Hello,
Earlier I had a problem ( already solved, thanks to the help of Brian Bushnell and Genomax), in which my index reads were not supply in a separated file but in the fastq labels, like this example:
@GHAY-HISEQ2:5:2308:2003:1934#TTGCTGGA-ACCAACTG/1;1
NGCATGAACGGCTAAACGAGGGTCCAACTGTCTCTTATCT
+GHAY-HISEQ2:5:2308:2003:1934#TTGCTGGA-ACCAACTG/1;1
B[[aaeeeeeeeeeeeeeeeeeeeeeeeeeeeeeeeeeee
@GHAY-HISEQ2:5:2308:2551:1934#CCTGGATA-TGCTCGAC/1;1
NAGCTGGAATTACCGCGGCTGCTGGCACCAGACTTGCCCT
+GHAY-HISEQ2:5:2308:2551:1934#CCTGGATA-TGCTCGAC/1;1
B[[[aeeeeeeeeeeeeeeeeeeeeeeeeeeeeeeeeeee
With the aid of demuxbyname script from BBSuiteTools, I was able to demultiplex all reads with indexes containing no mismatch.
I then got nearly 90 % of the reads using this approach, but I am thinking in how I could extract from the remaining 10%, reads with indexes containing up to 1 mismatch.
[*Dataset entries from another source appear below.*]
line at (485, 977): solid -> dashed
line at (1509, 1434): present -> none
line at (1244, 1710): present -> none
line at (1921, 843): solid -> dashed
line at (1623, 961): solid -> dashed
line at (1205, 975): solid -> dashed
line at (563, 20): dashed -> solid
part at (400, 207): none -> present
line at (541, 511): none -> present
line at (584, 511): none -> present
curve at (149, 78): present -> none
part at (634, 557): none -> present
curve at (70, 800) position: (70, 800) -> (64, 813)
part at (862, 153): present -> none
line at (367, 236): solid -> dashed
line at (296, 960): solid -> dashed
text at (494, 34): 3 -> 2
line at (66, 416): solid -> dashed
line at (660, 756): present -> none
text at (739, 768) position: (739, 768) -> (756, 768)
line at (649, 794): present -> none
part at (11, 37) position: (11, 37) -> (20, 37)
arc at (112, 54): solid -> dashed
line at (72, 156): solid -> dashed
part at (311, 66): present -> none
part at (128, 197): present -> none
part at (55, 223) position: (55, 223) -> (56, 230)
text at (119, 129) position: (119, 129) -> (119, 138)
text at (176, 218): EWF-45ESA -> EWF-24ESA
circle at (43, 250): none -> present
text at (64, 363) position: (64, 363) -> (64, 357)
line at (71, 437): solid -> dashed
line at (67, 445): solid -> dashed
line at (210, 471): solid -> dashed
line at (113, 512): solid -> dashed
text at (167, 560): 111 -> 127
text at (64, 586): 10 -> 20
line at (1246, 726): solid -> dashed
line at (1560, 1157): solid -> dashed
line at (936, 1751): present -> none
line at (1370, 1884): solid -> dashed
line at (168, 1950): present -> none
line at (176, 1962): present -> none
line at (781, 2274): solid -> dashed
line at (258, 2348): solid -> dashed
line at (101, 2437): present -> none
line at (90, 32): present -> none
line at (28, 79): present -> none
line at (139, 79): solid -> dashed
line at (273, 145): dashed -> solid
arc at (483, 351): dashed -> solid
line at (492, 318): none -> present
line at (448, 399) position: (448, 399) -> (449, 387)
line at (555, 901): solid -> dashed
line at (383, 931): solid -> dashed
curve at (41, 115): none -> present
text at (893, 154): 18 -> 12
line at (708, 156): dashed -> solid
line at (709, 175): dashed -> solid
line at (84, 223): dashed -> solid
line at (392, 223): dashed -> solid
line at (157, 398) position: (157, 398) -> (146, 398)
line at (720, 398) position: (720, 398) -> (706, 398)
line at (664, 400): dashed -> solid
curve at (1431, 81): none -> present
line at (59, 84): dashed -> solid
Do anyone know some method for doing this?
Thanks for your comment. I was aware that I would not get all 10%, but I was hopping to recover ~3% from it. Indeed, it seems to me a good idea to look the number and kind of tags are present in the undertermined file.
Contrary to what I thought, most of the reads are crap:
So I think you are right. I will stay with the perfect matches. Thank you again!